---------- PAGE TEXT ----------

The Vancouver based glam rock band have a string of hits in the ’70s still played constantly on classic rock radio including “Roxy Roller,” Gilder had solo hits with “Hot Child in the City,” “Here Comes the Night,” and “You Really Rock Me” to name a few.


“They do? I should really give them a call,” he said of being informed they get constant airplay on the Lounge. 94.1 FM. Their songs are also featured in a number of movies including “the Runaways,” which features “Roxy Roller,” though he noted “Hot Child In The City might have been a better choice for it.


“It was really written about runaways who move to Los Angeles to be movie stars. Los Angeles is full of stories like that so I thought it would be a good idea for a song. It proved to be right, because it’s got legs,” Gilder enthused.


“ George Martin wanted to do a remix of Roxy Roller.  It must have been in the mid ’70s. We had Lee Sklar and all of these Los Angeles  session  cats.  He wanted to do a funky version of it with six part harmonies, a choir and horns. And then he said ‘ I think I like what you had before. And that’s high praise coming from George freaking Martin of the Beatles,” he enthused, adding that came about through talks with Chrysalis Records president Terry Ellis.


“ I should really do something with that, put it on the internet or something,” he continued.


 He and original guitarist Jim McCulloch “ran away” to Los Angeles in hopes that Sweeney Todd would make it big in the United States. They had quite a few stories to tell of their own including meeting Joan Jett and the girls from the Runaways and as well as their manager Kim Fowley.


 There have been several incarnations of Sweeney Todd, however Gilder has been the constant over a career that runs almost 40 years.
 His current band includes Dave Groves on guitar, Mark Kenny on bass, Frank Baker on drums, and Michael Russell on keyboards. Some of them have been playing with him for 10 years.


The original Sweeney Todd fell apart in the ’70s, but Gilder got other incarnations of the band going in the meantime in addition to busy solo performing and songwriting career.

----------

> [WHAT THIS TASK INVOLVES] Copy out the Sweeney Todd article from "The Vancouver based" up to and including "name a few.". The material is unrelated to the Sweeney Todd article.

---------- DATA SECTION ----------

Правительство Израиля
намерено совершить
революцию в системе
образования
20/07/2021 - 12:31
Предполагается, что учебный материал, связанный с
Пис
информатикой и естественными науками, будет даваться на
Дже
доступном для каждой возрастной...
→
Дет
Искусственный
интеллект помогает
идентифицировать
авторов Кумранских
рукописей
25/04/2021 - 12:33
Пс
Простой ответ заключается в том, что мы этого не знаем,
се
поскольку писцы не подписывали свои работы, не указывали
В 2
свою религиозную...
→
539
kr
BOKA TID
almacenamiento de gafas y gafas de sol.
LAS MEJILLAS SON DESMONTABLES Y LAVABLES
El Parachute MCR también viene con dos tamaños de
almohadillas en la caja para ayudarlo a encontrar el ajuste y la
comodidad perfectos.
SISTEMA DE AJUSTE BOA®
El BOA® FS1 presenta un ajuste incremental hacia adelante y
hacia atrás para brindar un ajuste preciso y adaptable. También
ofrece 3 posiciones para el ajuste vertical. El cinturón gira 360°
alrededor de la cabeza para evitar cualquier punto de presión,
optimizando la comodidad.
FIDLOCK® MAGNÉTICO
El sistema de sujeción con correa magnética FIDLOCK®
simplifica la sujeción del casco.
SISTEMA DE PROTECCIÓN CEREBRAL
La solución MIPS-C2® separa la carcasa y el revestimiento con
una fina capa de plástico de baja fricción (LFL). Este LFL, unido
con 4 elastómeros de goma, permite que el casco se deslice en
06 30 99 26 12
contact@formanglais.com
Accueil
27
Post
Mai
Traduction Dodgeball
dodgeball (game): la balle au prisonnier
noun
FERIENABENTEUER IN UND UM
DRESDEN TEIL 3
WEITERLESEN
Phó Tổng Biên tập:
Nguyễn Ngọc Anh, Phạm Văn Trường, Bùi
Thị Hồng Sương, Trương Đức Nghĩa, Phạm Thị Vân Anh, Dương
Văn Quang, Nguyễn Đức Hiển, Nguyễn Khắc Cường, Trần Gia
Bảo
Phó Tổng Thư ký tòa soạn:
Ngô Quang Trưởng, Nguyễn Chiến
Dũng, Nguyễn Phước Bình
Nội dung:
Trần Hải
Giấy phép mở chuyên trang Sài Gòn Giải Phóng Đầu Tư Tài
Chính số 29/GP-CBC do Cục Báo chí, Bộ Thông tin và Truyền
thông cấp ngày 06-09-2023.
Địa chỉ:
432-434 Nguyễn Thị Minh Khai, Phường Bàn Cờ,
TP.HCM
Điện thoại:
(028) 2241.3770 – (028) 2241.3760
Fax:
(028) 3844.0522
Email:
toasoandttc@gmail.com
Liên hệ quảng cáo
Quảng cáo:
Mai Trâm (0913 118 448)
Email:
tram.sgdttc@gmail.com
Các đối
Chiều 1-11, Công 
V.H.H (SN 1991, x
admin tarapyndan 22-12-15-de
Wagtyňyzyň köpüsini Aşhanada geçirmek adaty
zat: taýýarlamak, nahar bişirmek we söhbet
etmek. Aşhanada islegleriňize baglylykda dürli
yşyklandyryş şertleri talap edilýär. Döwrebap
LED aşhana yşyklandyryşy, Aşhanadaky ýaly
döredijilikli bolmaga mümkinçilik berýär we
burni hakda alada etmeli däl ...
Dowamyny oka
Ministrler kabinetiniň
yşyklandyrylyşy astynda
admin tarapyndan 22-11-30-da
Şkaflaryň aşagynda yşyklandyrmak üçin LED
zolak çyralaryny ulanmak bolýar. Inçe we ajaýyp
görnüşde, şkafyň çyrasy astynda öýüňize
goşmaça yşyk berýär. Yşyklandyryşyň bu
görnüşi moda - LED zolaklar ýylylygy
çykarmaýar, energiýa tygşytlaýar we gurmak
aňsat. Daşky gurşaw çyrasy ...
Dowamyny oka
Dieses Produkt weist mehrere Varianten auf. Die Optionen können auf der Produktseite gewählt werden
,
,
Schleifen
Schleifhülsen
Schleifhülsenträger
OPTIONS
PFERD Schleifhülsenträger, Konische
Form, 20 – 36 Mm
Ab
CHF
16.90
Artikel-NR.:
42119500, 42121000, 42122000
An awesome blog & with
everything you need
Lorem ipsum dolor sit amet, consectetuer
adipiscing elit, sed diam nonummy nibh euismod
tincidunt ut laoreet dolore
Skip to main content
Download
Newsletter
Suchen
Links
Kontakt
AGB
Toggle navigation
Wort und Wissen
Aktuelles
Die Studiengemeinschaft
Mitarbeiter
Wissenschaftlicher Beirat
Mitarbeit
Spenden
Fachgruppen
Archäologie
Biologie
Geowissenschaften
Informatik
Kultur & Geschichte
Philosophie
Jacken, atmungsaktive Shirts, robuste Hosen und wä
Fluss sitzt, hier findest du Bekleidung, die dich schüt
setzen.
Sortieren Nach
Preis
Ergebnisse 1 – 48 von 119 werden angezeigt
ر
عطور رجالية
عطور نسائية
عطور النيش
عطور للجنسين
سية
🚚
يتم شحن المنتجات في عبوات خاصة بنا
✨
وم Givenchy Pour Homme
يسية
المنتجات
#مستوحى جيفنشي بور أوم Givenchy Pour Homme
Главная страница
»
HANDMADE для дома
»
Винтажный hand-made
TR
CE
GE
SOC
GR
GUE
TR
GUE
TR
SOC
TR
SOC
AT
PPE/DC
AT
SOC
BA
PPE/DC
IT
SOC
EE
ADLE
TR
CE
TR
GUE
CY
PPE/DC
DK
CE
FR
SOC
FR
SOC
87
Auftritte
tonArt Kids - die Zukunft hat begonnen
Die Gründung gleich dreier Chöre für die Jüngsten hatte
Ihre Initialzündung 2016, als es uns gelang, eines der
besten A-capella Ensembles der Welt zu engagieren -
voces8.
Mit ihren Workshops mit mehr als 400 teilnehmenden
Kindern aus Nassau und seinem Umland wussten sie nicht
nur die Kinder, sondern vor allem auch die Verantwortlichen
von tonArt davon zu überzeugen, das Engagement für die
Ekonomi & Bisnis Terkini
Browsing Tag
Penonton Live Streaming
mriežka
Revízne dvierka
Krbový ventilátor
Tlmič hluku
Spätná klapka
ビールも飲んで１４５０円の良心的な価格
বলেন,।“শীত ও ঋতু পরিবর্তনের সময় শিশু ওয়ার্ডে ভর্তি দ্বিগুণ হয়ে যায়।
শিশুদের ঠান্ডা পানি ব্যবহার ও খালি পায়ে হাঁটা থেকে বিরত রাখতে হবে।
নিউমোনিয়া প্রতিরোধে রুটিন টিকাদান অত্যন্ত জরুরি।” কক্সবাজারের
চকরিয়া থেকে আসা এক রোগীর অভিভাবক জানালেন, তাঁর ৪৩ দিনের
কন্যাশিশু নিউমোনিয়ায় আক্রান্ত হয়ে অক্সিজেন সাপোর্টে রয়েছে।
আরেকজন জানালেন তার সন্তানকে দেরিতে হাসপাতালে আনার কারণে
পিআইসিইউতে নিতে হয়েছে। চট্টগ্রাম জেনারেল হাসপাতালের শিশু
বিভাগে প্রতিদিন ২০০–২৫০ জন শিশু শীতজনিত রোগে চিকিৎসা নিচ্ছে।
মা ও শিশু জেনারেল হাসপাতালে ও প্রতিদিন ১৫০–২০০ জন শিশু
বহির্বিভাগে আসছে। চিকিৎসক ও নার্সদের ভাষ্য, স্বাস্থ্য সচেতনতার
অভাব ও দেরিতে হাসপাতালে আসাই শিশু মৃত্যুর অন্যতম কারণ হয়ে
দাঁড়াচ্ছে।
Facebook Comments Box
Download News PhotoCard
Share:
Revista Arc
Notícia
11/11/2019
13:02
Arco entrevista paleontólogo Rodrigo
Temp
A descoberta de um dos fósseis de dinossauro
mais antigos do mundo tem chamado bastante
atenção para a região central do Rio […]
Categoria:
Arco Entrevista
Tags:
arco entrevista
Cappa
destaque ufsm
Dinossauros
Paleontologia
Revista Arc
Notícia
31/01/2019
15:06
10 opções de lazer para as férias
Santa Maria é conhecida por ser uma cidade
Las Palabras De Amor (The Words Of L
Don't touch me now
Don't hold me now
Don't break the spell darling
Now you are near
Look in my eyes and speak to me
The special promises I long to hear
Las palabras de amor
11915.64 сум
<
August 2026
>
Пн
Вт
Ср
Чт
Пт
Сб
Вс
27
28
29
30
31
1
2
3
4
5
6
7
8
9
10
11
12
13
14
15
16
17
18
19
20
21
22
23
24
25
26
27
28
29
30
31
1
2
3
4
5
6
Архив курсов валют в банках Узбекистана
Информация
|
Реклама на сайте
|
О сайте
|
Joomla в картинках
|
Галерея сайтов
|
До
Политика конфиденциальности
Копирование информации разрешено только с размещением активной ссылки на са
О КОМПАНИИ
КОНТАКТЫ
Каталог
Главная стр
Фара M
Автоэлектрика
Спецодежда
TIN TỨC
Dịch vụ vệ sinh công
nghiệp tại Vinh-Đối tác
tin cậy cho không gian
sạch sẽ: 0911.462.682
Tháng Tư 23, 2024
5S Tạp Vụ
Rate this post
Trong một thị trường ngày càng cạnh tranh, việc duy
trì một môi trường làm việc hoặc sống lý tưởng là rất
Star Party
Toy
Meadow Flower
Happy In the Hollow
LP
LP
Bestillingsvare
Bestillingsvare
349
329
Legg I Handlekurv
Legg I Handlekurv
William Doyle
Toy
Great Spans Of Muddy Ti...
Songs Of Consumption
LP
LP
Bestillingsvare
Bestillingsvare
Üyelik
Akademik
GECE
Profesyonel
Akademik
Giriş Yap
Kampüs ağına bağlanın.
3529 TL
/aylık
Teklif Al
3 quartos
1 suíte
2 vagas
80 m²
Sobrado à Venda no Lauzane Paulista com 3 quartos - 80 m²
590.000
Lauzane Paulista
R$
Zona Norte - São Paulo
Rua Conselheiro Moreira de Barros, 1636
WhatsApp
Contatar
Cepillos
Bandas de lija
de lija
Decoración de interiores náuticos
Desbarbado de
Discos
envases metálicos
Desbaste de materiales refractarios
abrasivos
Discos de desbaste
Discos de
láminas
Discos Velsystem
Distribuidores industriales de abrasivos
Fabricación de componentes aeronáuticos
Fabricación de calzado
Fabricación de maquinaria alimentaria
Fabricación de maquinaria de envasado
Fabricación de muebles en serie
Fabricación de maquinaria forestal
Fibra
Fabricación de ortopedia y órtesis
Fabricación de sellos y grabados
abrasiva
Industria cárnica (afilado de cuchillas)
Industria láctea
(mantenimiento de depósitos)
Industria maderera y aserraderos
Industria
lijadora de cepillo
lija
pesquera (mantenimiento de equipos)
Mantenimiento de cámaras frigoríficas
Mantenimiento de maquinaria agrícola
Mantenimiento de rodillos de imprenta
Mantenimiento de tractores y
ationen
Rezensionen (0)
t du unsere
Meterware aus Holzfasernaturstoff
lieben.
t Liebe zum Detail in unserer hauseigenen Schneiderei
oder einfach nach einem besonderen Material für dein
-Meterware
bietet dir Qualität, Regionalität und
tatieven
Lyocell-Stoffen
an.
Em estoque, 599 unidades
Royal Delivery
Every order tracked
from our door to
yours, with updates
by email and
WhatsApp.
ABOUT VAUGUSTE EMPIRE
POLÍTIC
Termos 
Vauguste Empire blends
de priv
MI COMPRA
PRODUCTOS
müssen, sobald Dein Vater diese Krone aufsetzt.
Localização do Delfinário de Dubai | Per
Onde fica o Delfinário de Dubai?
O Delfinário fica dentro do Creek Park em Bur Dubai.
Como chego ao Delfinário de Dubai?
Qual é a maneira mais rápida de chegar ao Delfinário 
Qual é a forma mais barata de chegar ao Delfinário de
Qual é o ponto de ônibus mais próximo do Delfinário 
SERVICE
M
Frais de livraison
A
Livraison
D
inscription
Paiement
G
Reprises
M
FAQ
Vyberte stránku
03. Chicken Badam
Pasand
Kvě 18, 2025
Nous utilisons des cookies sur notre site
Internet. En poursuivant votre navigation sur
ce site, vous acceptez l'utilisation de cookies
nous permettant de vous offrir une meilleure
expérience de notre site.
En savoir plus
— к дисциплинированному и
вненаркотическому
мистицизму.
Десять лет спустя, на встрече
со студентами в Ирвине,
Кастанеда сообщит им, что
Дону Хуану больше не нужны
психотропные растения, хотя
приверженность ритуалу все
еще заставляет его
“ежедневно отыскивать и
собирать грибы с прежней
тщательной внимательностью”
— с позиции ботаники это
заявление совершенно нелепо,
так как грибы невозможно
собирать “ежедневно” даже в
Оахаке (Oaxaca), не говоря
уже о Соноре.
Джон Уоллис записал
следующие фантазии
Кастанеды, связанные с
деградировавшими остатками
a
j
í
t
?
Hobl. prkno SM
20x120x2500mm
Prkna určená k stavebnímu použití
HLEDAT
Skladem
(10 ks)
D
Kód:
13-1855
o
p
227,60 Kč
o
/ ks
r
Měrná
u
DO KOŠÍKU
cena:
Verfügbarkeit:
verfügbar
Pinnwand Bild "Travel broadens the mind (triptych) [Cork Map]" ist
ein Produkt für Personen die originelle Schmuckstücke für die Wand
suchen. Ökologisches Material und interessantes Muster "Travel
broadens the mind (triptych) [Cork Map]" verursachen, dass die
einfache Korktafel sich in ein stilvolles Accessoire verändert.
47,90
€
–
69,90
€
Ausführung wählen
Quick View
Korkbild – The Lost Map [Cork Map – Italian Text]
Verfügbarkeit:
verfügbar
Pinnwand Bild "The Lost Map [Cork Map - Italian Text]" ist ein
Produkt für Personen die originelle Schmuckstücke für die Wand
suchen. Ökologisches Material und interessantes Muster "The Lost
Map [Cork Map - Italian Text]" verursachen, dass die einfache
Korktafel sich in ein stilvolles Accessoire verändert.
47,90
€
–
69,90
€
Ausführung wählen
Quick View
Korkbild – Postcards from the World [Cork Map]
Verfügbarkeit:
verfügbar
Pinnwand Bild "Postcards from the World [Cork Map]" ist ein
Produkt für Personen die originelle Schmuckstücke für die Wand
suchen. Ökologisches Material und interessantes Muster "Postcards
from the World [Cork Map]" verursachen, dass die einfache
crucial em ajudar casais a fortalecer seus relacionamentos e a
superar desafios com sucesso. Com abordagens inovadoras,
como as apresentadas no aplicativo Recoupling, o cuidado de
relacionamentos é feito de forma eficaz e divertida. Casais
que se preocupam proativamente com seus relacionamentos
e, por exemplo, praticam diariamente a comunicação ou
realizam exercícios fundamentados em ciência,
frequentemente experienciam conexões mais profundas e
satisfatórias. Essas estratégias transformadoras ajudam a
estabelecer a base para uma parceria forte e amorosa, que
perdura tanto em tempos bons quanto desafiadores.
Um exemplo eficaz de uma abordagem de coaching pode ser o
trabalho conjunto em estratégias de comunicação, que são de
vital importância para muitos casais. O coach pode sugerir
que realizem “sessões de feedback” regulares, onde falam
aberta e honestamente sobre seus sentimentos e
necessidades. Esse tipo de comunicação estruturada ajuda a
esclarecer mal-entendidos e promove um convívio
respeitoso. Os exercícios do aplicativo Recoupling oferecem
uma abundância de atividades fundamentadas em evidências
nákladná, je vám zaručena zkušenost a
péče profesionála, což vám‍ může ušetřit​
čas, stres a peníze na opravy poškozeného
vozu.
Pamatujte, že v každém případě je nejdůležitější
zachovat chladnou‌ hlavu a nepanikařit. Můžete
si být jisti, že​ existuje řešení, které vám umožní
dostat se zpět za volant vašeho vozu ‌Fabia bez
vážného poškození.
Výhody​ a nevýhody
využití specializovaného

----------

> [COMPLETED TASK]
The Vancouver based glam rock band have a string of hits in the ’70s still played constantly on classic rock radio including “Roxy Roller,” Gilder had solo hits with “Hot Child in the City,” “Here Comes the Night,” and “You Really Rock Me” to name a few.